*What is being asked:* Reproduce the material below, substituting "catalog number" for every occurrence of "catalogue / barcode" and leaving everything else unchanged.

Dataset records:
· · · ·
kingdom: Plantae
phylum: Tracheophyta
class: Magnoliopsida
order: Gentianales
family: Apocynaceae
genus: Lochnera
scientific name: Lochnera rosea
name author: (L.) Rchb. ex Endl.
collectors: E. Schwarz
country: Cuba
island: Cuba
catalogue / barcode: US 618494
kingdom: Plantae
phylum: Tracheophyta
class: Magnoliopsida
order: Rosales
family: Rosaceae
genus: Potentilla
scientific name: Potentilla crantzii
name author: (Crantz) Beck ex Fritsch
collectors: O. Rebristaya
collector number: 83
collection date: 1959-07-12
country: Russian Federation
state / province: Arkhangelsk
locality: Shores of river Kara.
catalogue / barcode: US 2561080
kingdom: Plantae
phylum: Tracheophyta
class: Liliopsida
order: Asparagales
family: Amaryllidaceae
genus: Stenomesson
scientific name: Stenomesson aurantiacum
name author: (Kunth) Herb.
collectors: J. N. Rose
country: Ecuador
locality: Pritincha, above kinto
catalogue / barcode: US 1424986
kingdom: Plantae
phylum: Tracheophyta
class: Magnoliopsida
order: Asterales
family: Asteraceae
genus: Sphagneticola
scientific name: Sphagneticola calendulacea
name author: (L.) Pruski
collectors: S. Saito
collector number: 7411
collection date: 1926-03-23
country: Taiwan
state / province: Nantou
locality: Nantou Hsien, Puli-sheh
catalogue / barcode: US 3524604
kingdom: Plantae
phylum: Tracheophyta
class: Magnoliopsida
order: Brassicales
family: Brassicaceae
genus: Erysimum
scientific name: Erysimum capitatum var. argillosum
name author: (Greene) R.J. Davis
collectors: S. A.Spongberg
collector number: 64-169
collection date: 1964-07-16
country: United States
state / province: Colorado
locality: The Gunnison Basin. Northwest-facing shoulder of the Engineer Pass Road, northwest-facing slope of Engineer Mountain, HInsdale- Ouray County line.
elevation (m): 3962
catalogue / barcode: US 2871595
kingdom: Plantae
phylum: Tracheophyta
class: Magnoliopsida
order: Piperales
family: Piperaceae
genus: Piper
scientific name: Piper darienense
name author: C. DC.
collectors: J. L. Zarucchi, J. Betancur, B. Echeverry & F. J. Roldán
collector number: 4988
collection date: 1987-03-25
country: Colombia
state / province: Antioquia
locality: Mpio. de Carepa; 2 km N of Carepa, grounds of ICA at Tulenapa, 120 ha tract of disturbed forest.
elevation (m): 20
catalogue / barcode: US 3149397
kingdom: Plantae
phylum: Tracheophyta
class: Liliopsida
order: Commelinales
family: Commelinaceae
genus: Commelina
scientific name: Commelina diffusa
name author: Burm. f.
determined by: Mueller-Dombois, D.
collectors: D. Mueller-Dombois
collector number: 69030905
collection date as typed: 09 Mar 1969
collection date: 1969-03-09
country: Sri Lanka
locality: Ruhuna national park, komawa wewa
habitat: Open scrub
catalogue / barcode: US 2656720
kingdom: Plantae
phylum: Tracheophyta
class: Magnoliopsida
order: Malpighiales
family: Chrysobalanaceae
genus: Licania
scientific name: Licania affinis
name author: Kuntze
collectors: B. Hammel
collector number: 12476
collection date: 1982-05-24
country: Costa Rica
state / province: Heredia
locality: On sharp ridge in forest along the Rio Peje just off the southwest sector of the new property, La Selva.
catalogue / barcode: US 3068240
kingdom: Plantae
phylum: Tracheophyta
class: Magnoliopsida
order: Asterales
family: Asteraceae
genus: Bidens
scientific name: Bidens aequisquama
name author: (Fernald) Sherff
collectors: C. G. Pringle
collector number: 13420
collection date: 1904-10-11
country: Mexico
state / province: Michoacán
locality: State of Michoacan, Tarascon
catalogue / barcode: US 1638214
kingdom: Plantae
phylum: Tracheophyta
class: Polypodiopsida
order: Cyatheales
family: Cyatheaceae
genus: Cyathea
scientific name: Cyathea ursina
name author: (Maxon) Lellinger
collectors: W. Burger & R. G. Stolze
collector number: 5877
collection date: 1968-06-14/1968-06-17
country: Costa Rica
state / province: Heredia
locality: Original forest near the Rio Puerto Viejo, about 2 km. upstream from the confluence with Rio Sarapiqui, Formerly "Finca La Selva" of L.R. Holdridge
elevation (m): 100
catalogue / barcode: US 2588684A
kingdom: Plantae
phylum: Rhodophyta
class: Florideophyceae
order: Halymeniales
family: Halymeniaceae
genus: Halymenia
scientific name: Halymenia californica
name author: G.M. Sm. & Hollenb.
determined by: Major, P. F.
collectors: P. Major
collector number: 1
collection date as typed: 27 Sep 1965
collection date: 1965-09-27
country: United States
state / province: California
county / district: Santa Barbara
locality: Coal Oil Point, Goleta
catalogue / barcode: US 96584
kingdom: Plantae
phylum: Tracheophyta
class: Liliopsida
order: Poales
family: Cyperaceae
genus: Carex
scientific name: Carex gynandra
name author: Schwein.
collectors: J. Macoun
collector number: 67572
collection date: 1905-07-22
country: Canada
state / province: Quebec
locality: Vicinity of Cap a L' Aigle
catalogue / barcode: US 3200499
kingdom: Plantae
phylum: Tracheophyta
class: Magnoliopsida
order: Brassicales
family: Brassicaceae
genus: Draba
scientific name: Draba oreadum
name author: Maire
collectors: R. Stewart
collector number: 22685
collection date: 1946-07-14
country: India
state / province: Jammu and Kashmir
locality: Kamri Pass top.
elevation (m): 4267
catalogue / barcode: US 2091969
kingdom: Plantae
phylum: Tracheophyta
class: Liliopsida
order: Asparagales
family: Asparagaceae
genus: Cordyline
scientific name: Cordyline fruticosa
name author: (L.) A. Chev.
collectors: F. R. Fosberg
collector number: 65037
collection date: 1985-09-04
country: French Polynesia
· · · ·
*Response:*
kingdom: Plantae
phylum: Tracheophyta
class: Magnoliopsida
order: Gentianales
family: Apocynaceae
genus: Lochnera
scientific name: Lochnera rosea
name author: (L.) Rchb. ex Endl.
collectors: E. Schwarz
country: Cuba
island: Cuba
catalog number: US 618494
kingdom: Plantae
phylum: Tracheophyta
class: Magnoliopsida
order: Rosales
family: Rosaceae
genus: Potentilla
scientific name: Potentilla crantzii
name author: (Crantz) Beck ex Fritsch
collectors: O. Rebristaya
collector number: 83
collection date: 1959-07-12
country: Russian Federation
state / province: Arkhangelsk
locality: Shores of river Kara.
catalog number: US 2561080
kingdom: Plantae
phylum: Tracheophyta
class: Liliopsida
order: Asparagales
family: Amaryllidaceae
genus: Stenomesson
scientific name: Stenomesson aurantiacum
name author: (Kunth) Herb.
collectors: J. N. Rose
country: Ecuador
locality: Pritincha, above kinto
catalog number: US 1424986
kingdom: Plantae
phylum: Tracheophyta
class: Magnoliopsida
order: Asterales
family: Asteraceae
genus: Sphagneticola
scientific name: Sphagneticola calendulacea
name author: (L.) Pruski
collectors: S. Saito
collector number: 7411
collection date: 1926-03-23
country: Taiwan
state / province: Nantou
locality: Nantou Hsien, Puli-sheh
catalog number: US 3524604
kingdom: Plantae
phylum: Tracheophyta
class: Magnoliopsida
order: Brassicales
family: Brassicaceae
genus: Erysimum
scientific name: Erysimum capitatum var. argillosum
name author: (Greene) R.J. Davis
collectors: S. A.Spongberg
collector number: 64-169
collection date: 1964-07-16
country: United States
state / province: Colorado
locality: The Gunnison Basin. Northwest-facing shoulder of the Engineer Pass Road, northwest-facing slope of Engineer Mountain, HInsdale- Ouray County line.
elevation (m): 3962
catalog number: US 2871595
kingdom: Plantae
phylum: Tracheophyta
class: Magnoliopsida
order: Piperales
family: Piperaceae
genus: Piper
scientific name: Piper darienense
name author: C. DC.
collectors: J. L. Zarucchi, J. Betancur, B. Echeverry & F. J. Roldán
collector number: 4988
collection date: 1987-03-25
country: Colombia
state / province: Antioquia
locality: Mpio. de Carepa; 2 km N of Carepa, grounds of ICA at Tulenapa, 120 ha tract of disturbed forest.
elevation (m): 20
catalog number: US 3149397
kingdom: Plantae
phylum: Tracheophyta
class: Liliopsida
order: Commelinales
family: Commelinaceae
genus: Commelina
scientific name: Commelina diffusa
name author: Burm. f.
determined by: Mueller-Dombois, D.
collectors: D. Mueller-Dombois
collector number: 69030905
collection date as typed: 09 Mar 1969
collection date: 1969-03-09
country: Sri Lanka
locality: Ruhuna national park, komawa wewa
habitat: Open scrub
catalog number: US 2656720
kingdom: Plantae
phylum: Tracheophyta
class: Magnoliopsida
order: Malpighiales
family: Chrysobalanaceae
genus: Licania
scientific name: Licania affinis
name author: Kuntze
collectors: B. Hammel
collector number: 12476
collection date: 1982-05-24
country: Costa Rica
state / province: Heredia
locality: On sharp ridge in forest along the Rio Peje just off the southwest sector of the new property, La Selva.
catalog number: US 3068240
kingdom: Plantae
phylum: Tracheophyta
class: Magnoliopsida
order: Asterales
family: Asteraceae
genus: Bidens
scientific name: Bidens aequisquama
name author: (Fernald) Sherff
collectors: C. G. Pringle
collector number: 13420
collection date: 1904-10-11
country: Mexico
state / province: Michoacán
locality: State of Michoacan, Tarascon
catalog number: US 1638214
kingdom: Plantae
phylum: Tracheophyta
class: Polypodiopsida
order: Cyatheales
family: Cyatheaceae
genus: Cyathea
scientific name: Cyathea ursina
name author: (Maxon) Lellinger
collectors: W. Burger & R. G. Stolze
collector number: 5877
collection date: 1968-06-14/1968-06-17
country: Costa Rica
state / province: Heredia
locality: Original forest near the Rio Puerto Viejo, about 2 km. upstream from the confluence with Rio Sarapiqui, Formerly "Finca La Selva" of L.R. Holdridge
elevation (m): 100
catalog number: US 2588684A
kingdom: Plantae
phylum: Rhodophyta
class: Florideophyceae
order: Halymeniales
family: Halymeniaceae
genus: Halymenia
scientific name: Halymenia californica
name author: G.M. Sm. & Hollenb.
determined by: Major, P. F.
collectors: P. Major
collector number: 1
collection date as typed: 27 Sep 1965
collection date: 1965-09-27
country: United States
state / province: California
county / district: Santa Barbara
locality: Coal Oil Point, Goleta
catalog number: US 96584
kingdom: Plantae
phylum: Tracheophyta
class: Liliopsida
order: Poales
family: Cyperaceae
genus: Carex
scientific name: Carex gynandra
name author: Schwein.
collectors: J. Macoun
collector number: 67572
collection date: 1905-07-22
country: Canada
state / province: Quebec
locality: Vicinity of Cap a L' Aigle
catalog number: US 3200499
kingdom: Plantae
phylum: Tracheophyta
class: Magnoliopsida
order: Brassicales
family: Brassicaceae
genus: Draba
scientific name: Draba oreadum
name author: Maire
collectors: R. Stewart
collector number: 22685
collection date: 1946-07-14
country: India
state / province: Jammu and Kashmir
locality: Kamri Pass top.
elevation (m): 4267
catalog number: US 2091969
kingdom: Plantae
phylum: Tracheophyta
class: Liliopsida
order: Asparagales
family: Asparagaceae
genus: Cordyline
scientific name: Cordyline fruticosa
name author: (L.) A. Chev.
collectors: F. R. Fosberg
collector number: 65037
collection date: 1985-09-04
country: French Polynesia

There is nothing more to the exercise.